The resulting scandal produces different reactions in the couple. A distraught Reshmi wants to quit and head homewards to Kerala. Hareesh insists on taking the matter to the police. But there again, it is Reshmi who must bear the brunt of an investigation that only embarrasses her further. In the meanwhile, Hareesh starts to have his doubts about the masked woman. Could it be Reshmi? There is also a pivotal sub-plot concerning malpractice and violation of standards in the company, and both of them get caught up in this by different routes.
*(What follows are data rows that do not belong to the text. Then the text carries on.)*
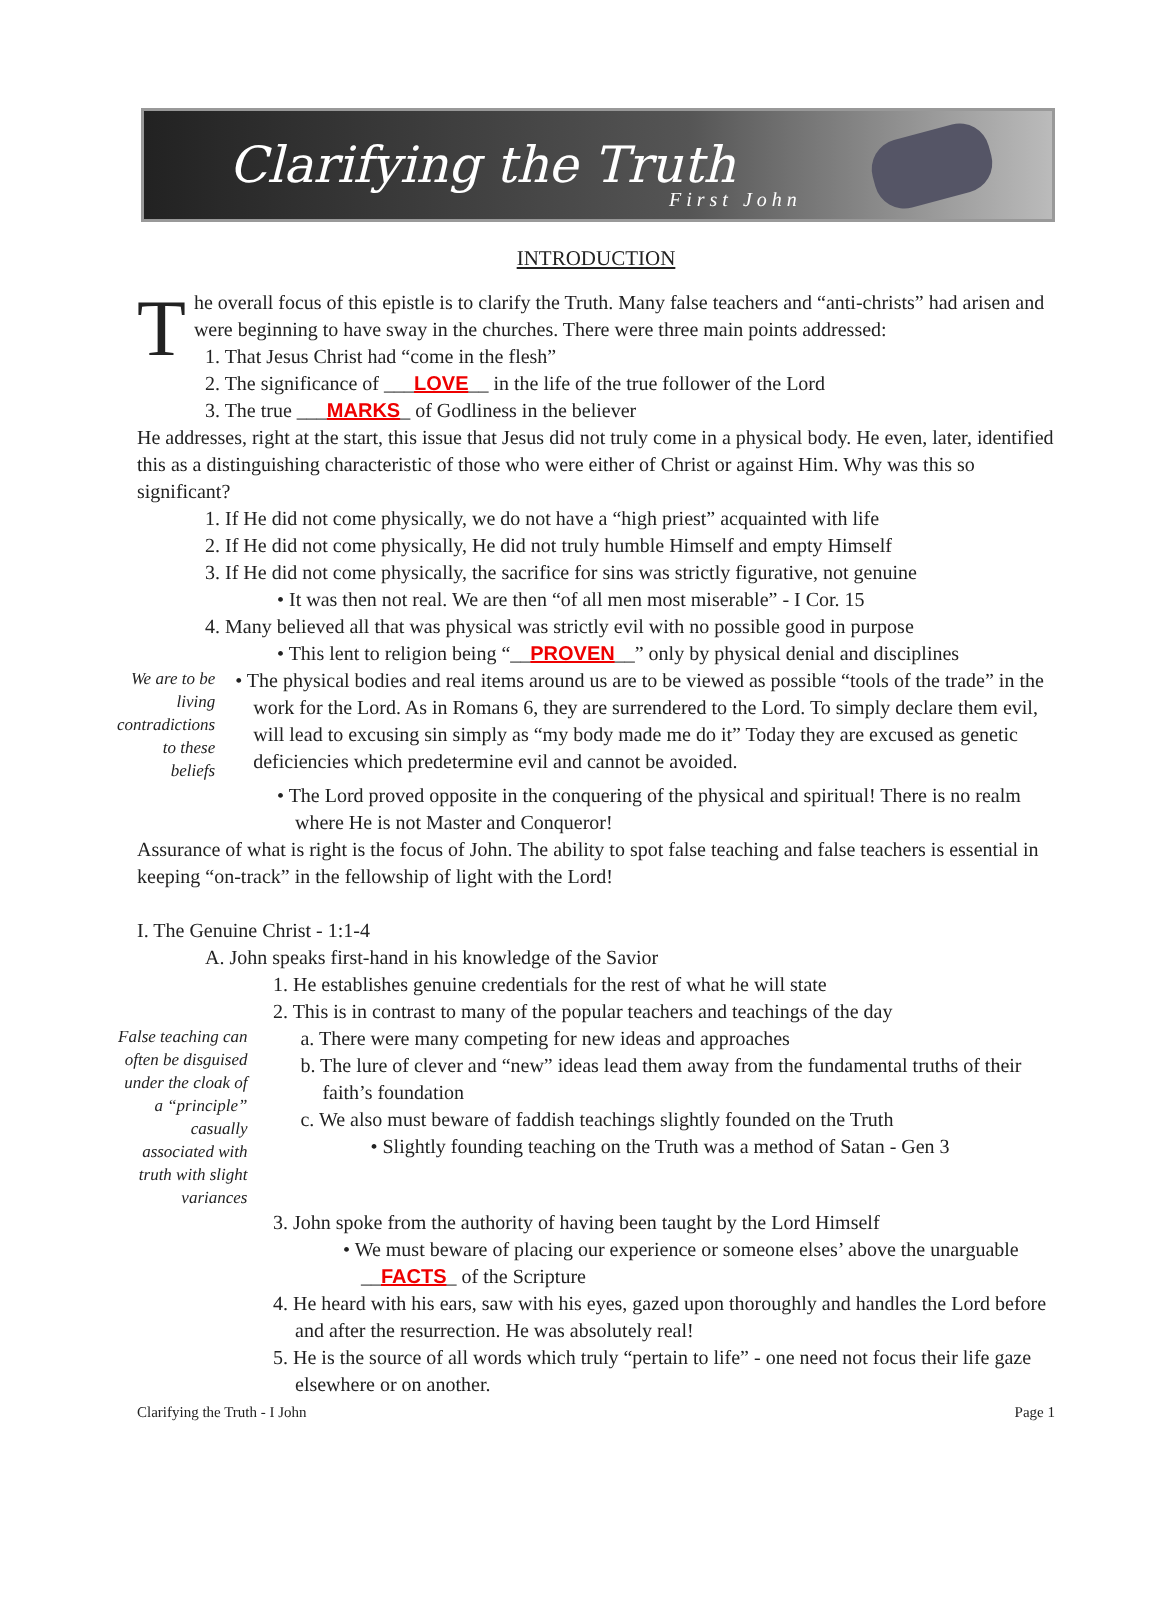Clarifying the Truth
First John
INTRODUCTION
The overall focus of this epistle is to clarify the Truth. Many false teachers and “anti-christs” had arisen and were beginning to have sway in the churches. There were three main points addressed:
1. That Jesus Christ had “come in the flesh”
2. The significance of ___LOVE__ in the life of the true follower of the Lord
3. The true ___MARKS_ of Godliness in the believer
He addresses, right at the start, this issue that Jesus did not truly come in a physical body. He even, later, identified this as a distinguishing characteristic of those who were either of Christ or against Him. Why was this so significant?
1. If He did not come physically, we do not have a “high priest” acquainted with life
2. If He did not come physically, He did not truly humble Himself and empty Himself
3. If He did not come physically, the sacrifice for sins was strictly figurative, not genuine
• It was then not real. We are then “of all men most miserable” - I Cor. 15
4. Many believed all that was physical was strictly evil with no possible good in purpose
• This lent to religion being “__PROVEN__” only by physical denial and disciplines
We are to be living contradictions to these beliefs
• The physical bodies and real items around us are to be viewed as possible “tools of the trade” in the work for the Lord. As in Romans 6, they are surrendered to the Lord. To simply declare them evil, will lead to excusing sin simply as “my body made me do it” Today they are excused as genetic deficiencies which predetermine evil and cannot be avoided.
• The Lord proved opposite in the conquering of the physical and spiritual! There is no realm where He is not Master and Conqueror!
Assurance of what is right is the focus of John. The ability to spot false teaching and false teachers is essential in keeping “on-track” in the fellowship of light with the Lord!
I. The Genuine Christ - 1:1-4
A. John speaks first-hand in his knowledge of the Savior
1. He establishes genuine credentials for the rest of what he will state
2. This is in contrast to many of the popular teachers and teachings of the day
False teaching can often be disguised under the cloak of a “principle” casually associated with truth with slight variances
a. There were many competing for new ideas and approaches
b. The lure of clever and “new” ideas lead them away from the fundamental truths of their faith’s foundation
c. We also must beware of faddish teachings slightly founded on the Truth
• Slightly founding teaching on the Truth was a method of Satan - Gen 3
3. John spoke from the authority of having been taught by the Lord Himself
• We must beware of placing our experience or someone elses’ above the unarguable __FACTS_ of the Scripture
4. He heard with his ears, saw with his eyes, gazed upon thoroughly and handles the Lord before and after the resurrection. He was absolutely real!
5. He is the source of all words which truly “pertain to life” - one need not focus their life gaze elsewhere or on another.
Clarifying the Truth - I John Page 1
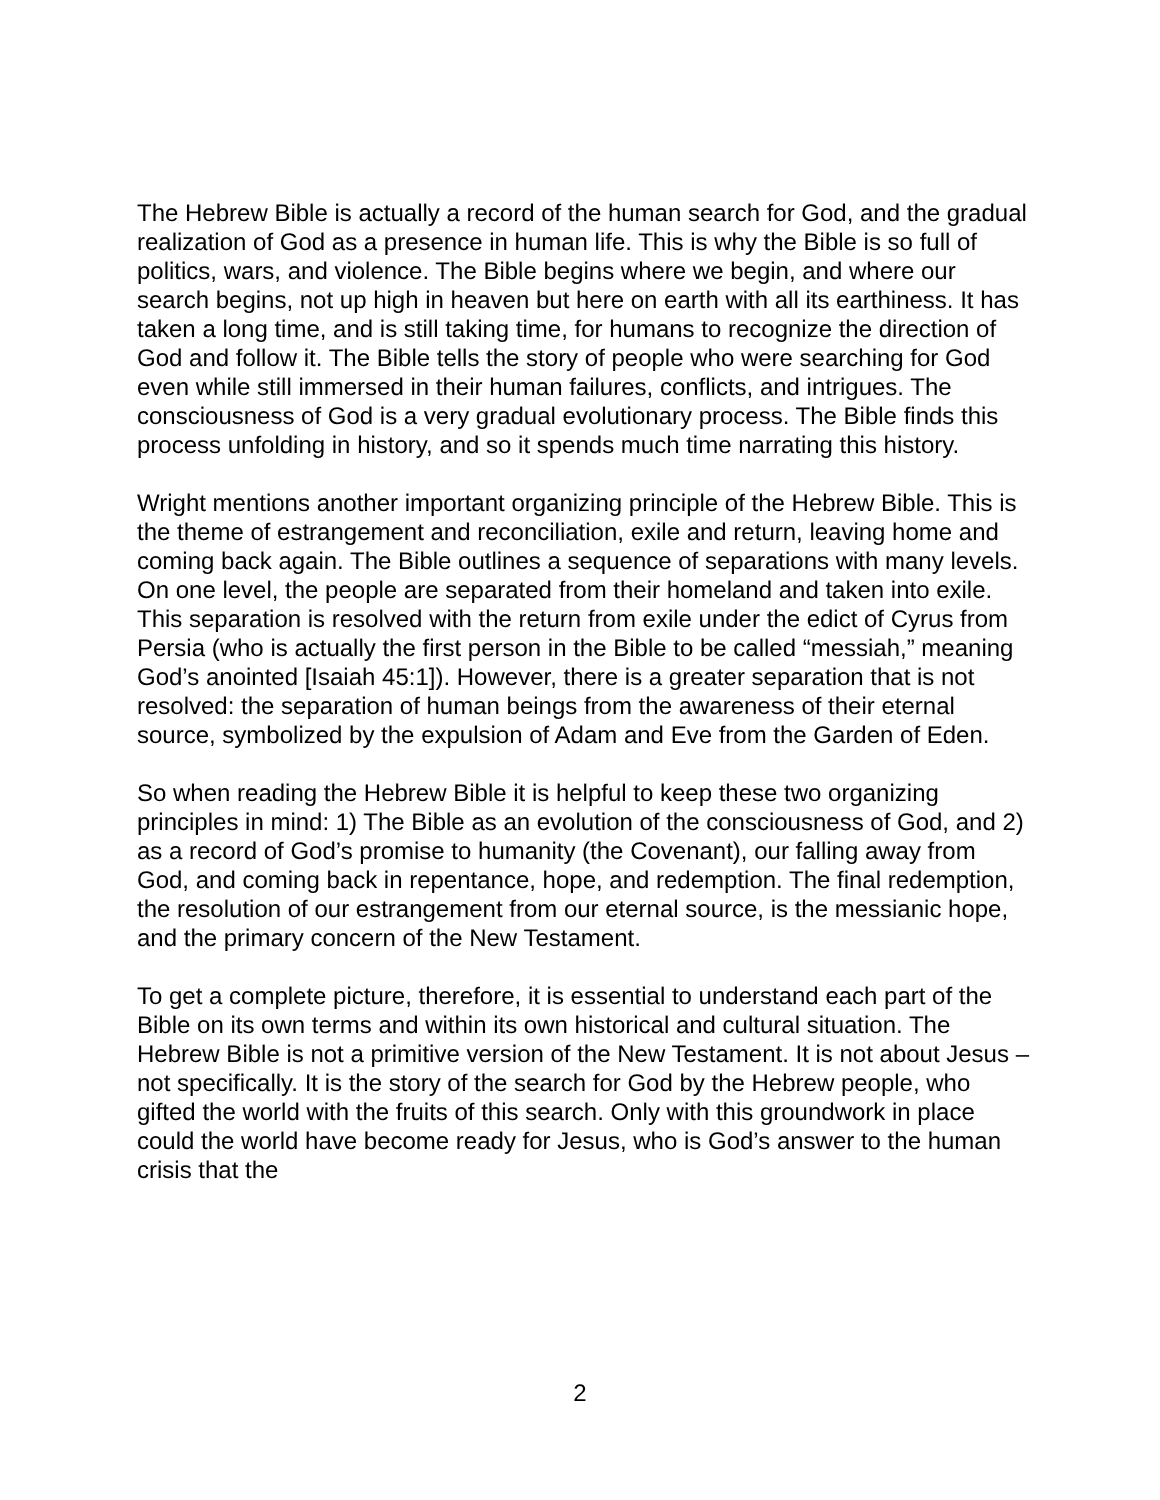The Hebrew Bible is actually a record of the human search for God, and the gradual realization of God as a presence in human life. This is why the Bible is so full of politics, wars, and violence. The Bible begins where we begin, and where our search begins, not up high in heaven but here on earth with all its earthiness. It has taken a long time, and is still taking time, for humans to recognize the direction of God and follow it. The Bible tells the story of people who were searching for God even while still immersed in their human failures, conflicts, and intrigues. The consciousness of God is a very gradual evolutionary process. The Bible finds this process unfolding in history, and so it spends much time narrating this history.
Wright mentions another important organizing principle of the Hebrew Bible. This is the theme of estrangement and reconciliation, exile and return, leaving home and coming back again. The Bible outlines a sequence of separations with many levels. On one level, the people are separated from their homeland and taken into exile. This separation is resolved with the return from exile under the edict of Cyrus from Persia (who is actually the first person in the Bible to be called “messiah,” meaning God’s anointed [Isaiah 45:1]). However, there is a greater separation that is not resolved: the separation of human beings from the awareness of their eternal source, symbolized by the expulsion of Adam and Eve from the Garden of Eden.
So when reading the Hebrew Bible it is helpful to keep these two organizing principles in mind: 1) The Bible as an evolution of the consciousness of God, and 2) as a record of God’s promise to humanity (the Covenant), our falling away from God, and coming back in repentance, hope, and redemption. The final redemption, the resolution of our estrangement from our eternal source, is the messianic hope, and the primary concern of the New Testament.
To get a complete picture, therefore, it is essential to understand each part of the Bible on its own terms and within its own historical and cultural situation. The Hebrew Bible is not a primitive version of the New Testament. It is not about Jesus – not specifically. It is the story of the search for God by the Hebrew people, who gifted the world with the fruits of this search. Only with this groundwork in place could the world have become ready for Jesus, who is God’s answer to the human crisis that the
2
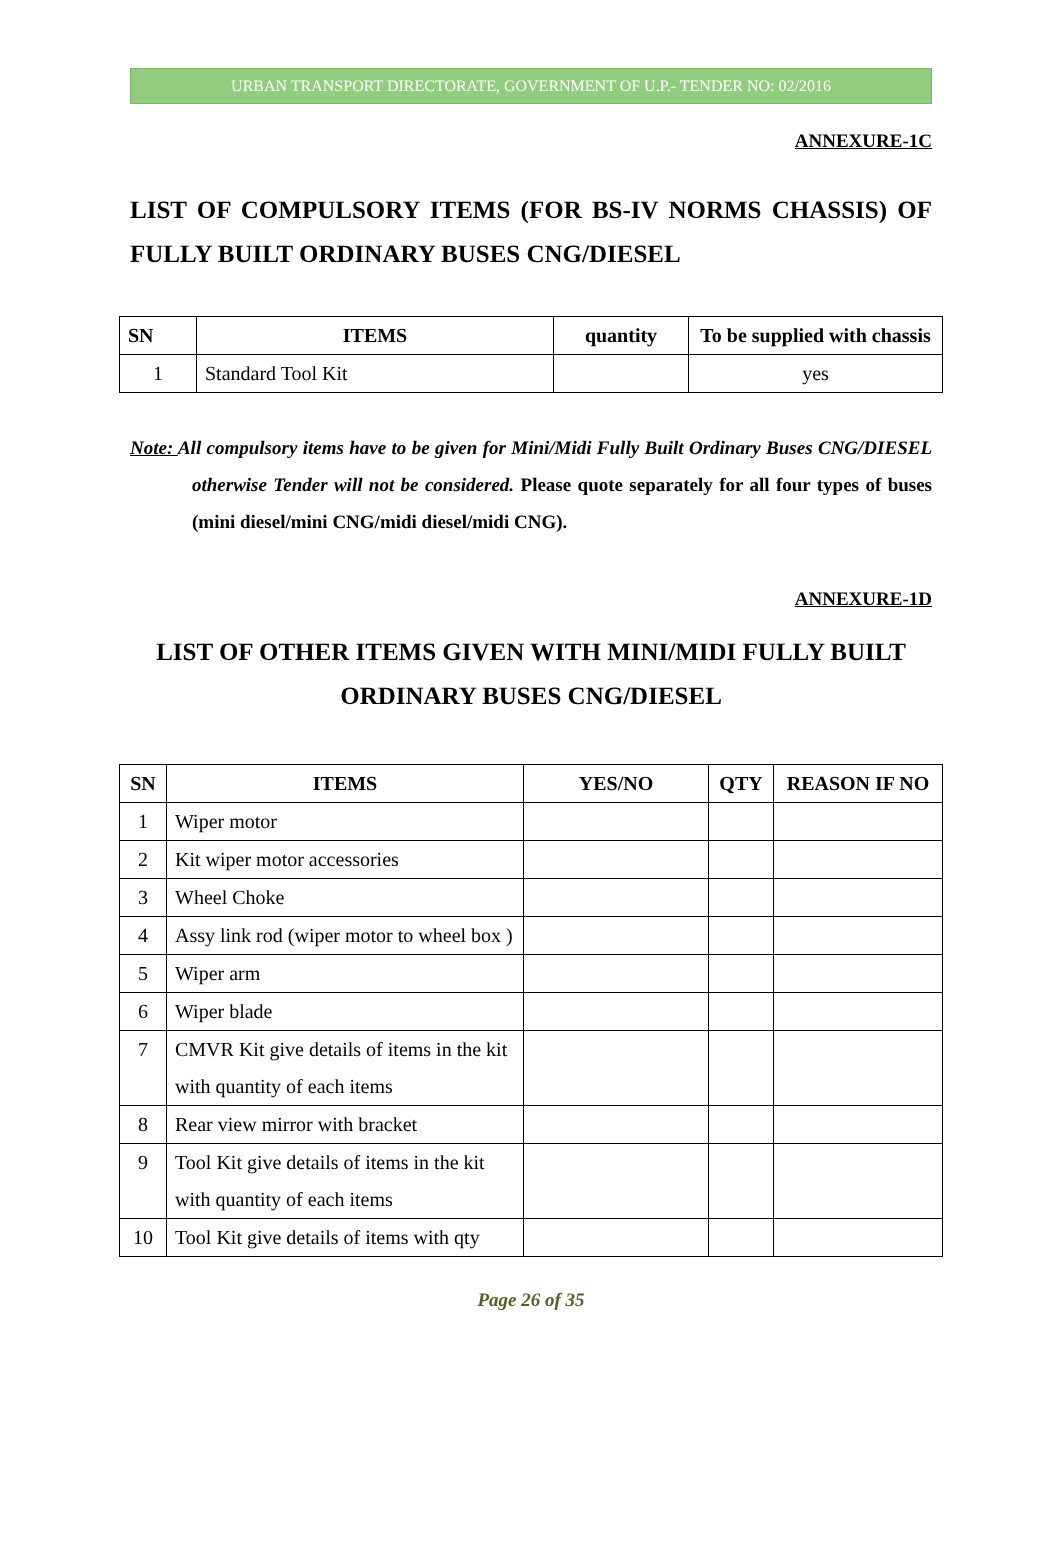URBAN TRANSPORT DIRECTORATE, GOVERNMENT OF U.P.- TENDER NO: 02/2016
ANNEXURE-1C
LIST OF COMPULSORY ITEMS (FOR BS-IV NORMS CHASSIS) OF FULLY BUILT ORDINARY BUSES CNG/DIESEL
| SN | ITEMS | quantity | To be supplied with chassis |
| --- | --- | --- | --- |
| 1 | Standard Tool Kit | | yes |
Note: All compulsory items have to be given for Mini/Midi Fully Built Ordinary Buses CNG/DIESEL otherwise Tender will not be considered. Please quote separately for all four types of buses (mini diesel/mini CNG/midi diesel/midi CNG).
ANNEXURE-1D
LIST OF OTHER ITEMS GIVEN WITH MINI/MIDI FULLY BUILT ORDINARY BUSES CNG/DIESEL
| SN | ITEMS | YES/NO | QTY | REASON IF NO |
| --- | --- | --- | --- | --- |
| 1 | Wiper motor | | | |
| 2 | Kit wiper motor accessories | | | |
| 3 | Wheel Choke | | | |
| 4 | Assy link rod (wiper motor to wheel box ) | | | |
| 5 | Wiper arm | | | |
| 6 | Wiper blade | | | |
| 7 | CMVR Kit give details of items in the kit with quantity of each items | | | |
| 8 | Rear view mirror with bracket | | | |
| 9 | Tool Kit give details of items in the kit with quantity of each items | | | |
| 10 | Tool Kit give details of items with qty | | | |
Page 26 of 35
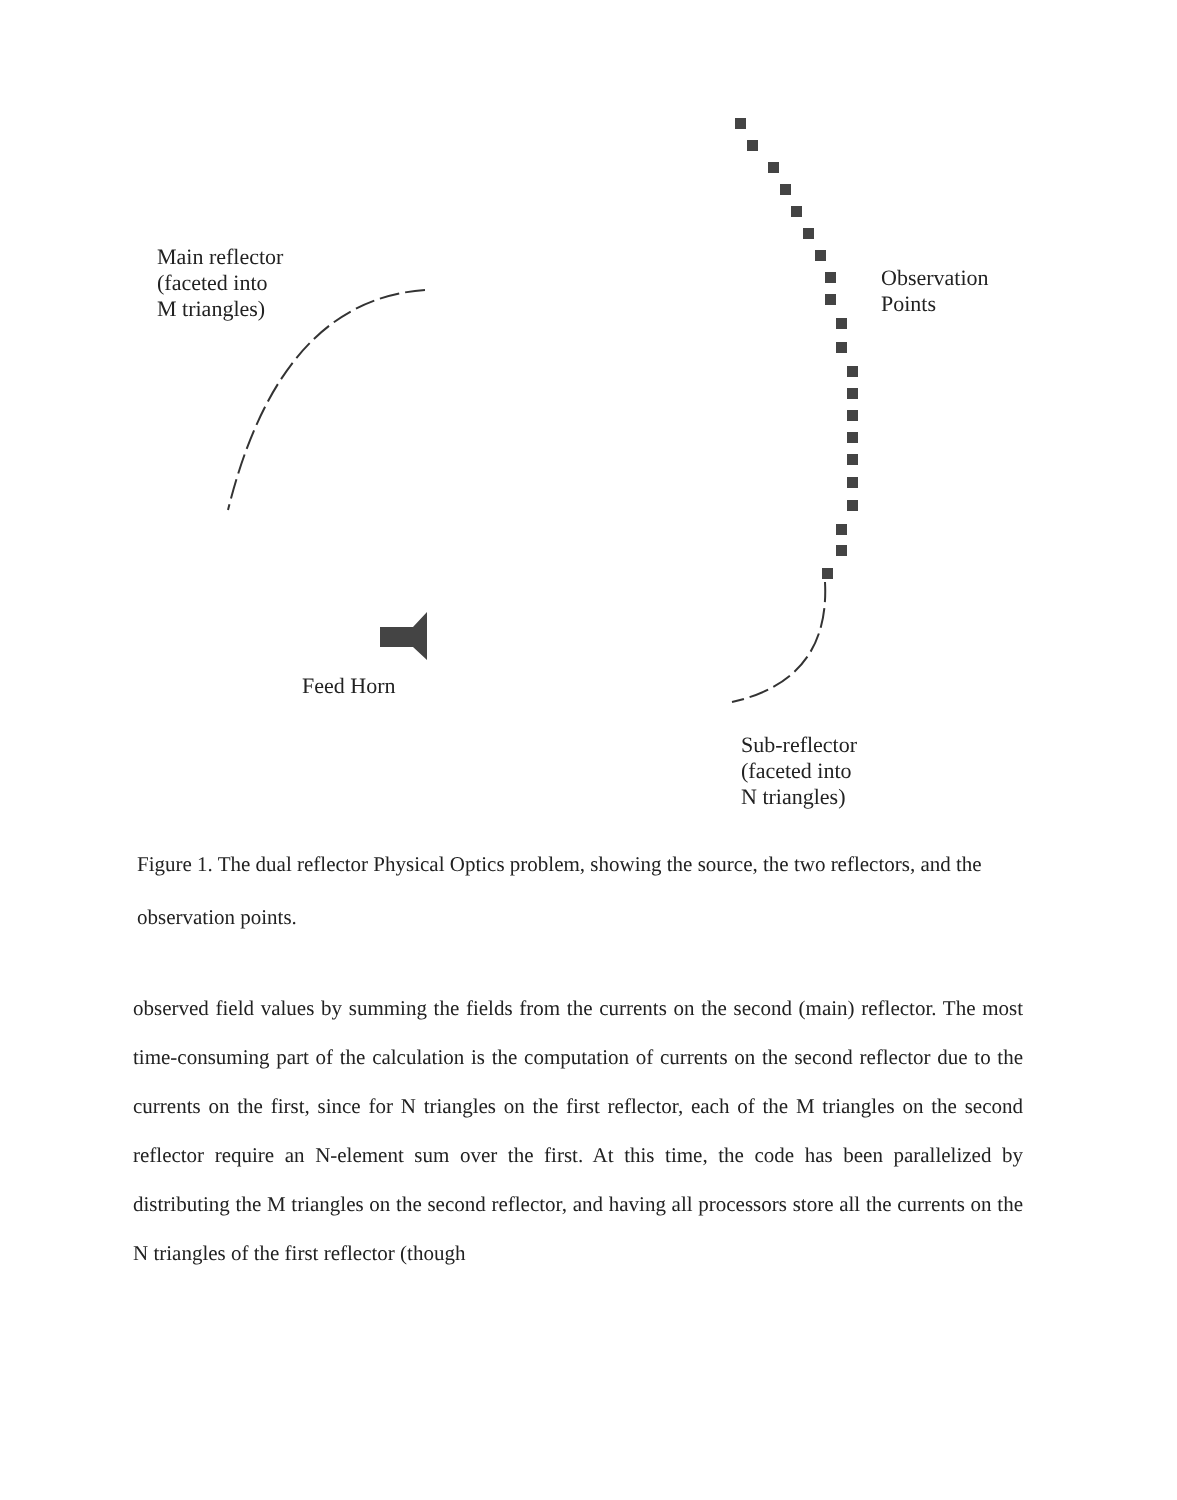Main reflector
(faceted into
M triangles)
Observation
Points
Feed Horn
Sub-reflector
(faceted into
N triangles)
Figure 1. The dual reflector Physical Optics problem, showing the source, the two reflectors, and the observation points.
observed field values by summing the fields from the currents on the second (main) reflector. The most time-consuming part of the calculation is the computation of currents on the second reflector due to the currents on the first, since for N triangles on the first reflector, each of the M triangles on the second reflector require an N-element sum over the first. At this time, the code has been parallelized by distributing the M triangles on the second reflector, and having all processors store all the currents on the N triangles of the first reflector (though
The primary focus of Ariyippu is in the relationship of the lead couple. When Hareesh insists on proving Reshmi's innocence in the MMS scandal through a police investigation, he initially appears a loyal husband  striving to restore his wife's honor, while she is full of trepidation. But later we see Hareesh closely examining the added footage, trying to make out if the woman is Reshmi or someone else. His 'bravery' in pursuing the investigation can then be interpreted as not purely an expression of his  trust in his wife but of a male ego bruised by the possibility of his wife straying. This is underlined in the scene where he forces himself upon Reshmi in their cramped bedroom even as a friend staying over to comfort her is sleeping beside. His temper issues, signaled early in the film when he has an altercation with a driver that refuses to help with the loading, lead to bigger problems afterwards.

Reshmi's actions can be similarly re-evaluated. She is scared and unwilling to file a complaint because she knows the process will only add to her hurt and humiliation without really giving her justice. She is proven right, when after sending her for a medical exam (What for, exactly? She is a married woman and the MMS shows a consensual act), the police officer tells them to reach an 'understanding' with the agent regarding the leaked footage. Later, her own husband questions her movements for that day. It is when the actual mystery of the footage is revealed that she decides 'Enough is Enough', and stands up backs against wall to lodge her protest against the systemic patriarchal and class-based abuse that is abetted by even the so-called decent men in the name of maintaining respectability and status quo. The tone is not shrill here. Reshmi does not become a torch-bearing avenger, and there is no raucous showdown. But in following the dictates of her own mind, she stands up for herself and for the other women destroyed or suppressed by that toxic hierarchy.

In this unvarnished yet sensitive slice of life movie experience, I am reminded of the films of Ivan Ayr (Soni, Meel Patthar). Narayanan with his creative collaborators - DoP Sanu John Varghese, co-editor Rahul Radhakrishnan, background score composer Sushin Shyam - gives a unified vision wholly in service of the story and characters. Even the language of the film, a fluid mixture of Malayalam, Hindi and Tamil - is a wonderful reflection of its cosmopolitan setting. As Hareesh, Kunchako Boban (who also co-produced) gives another performance that heralds him as the actor to watch for. In another era, he might have been content to get by on innate charm, but his filmography of the last few years shows someone clearly willing to take creative risks. Hareesh is a gray-shaded character, and neither the writing nor Boban's performance try to sugar-coat it in any way. Divya Prabha, whom I have only seen before in Malik, brilliantly owns Reshmi's character. You can feel her trepidation and preference to conform, gradually give way to anger when her husband suspects her of infidelity and later white-hot fury when she realizes how the entire ecosystem colludes to suppress the voice of victims, just to keep the wheels moving and to retain the prestige of the privileged. Even in the absence of exaggerated verbal fireworks, the audience can empathize with her indignation, which is also the film's anger.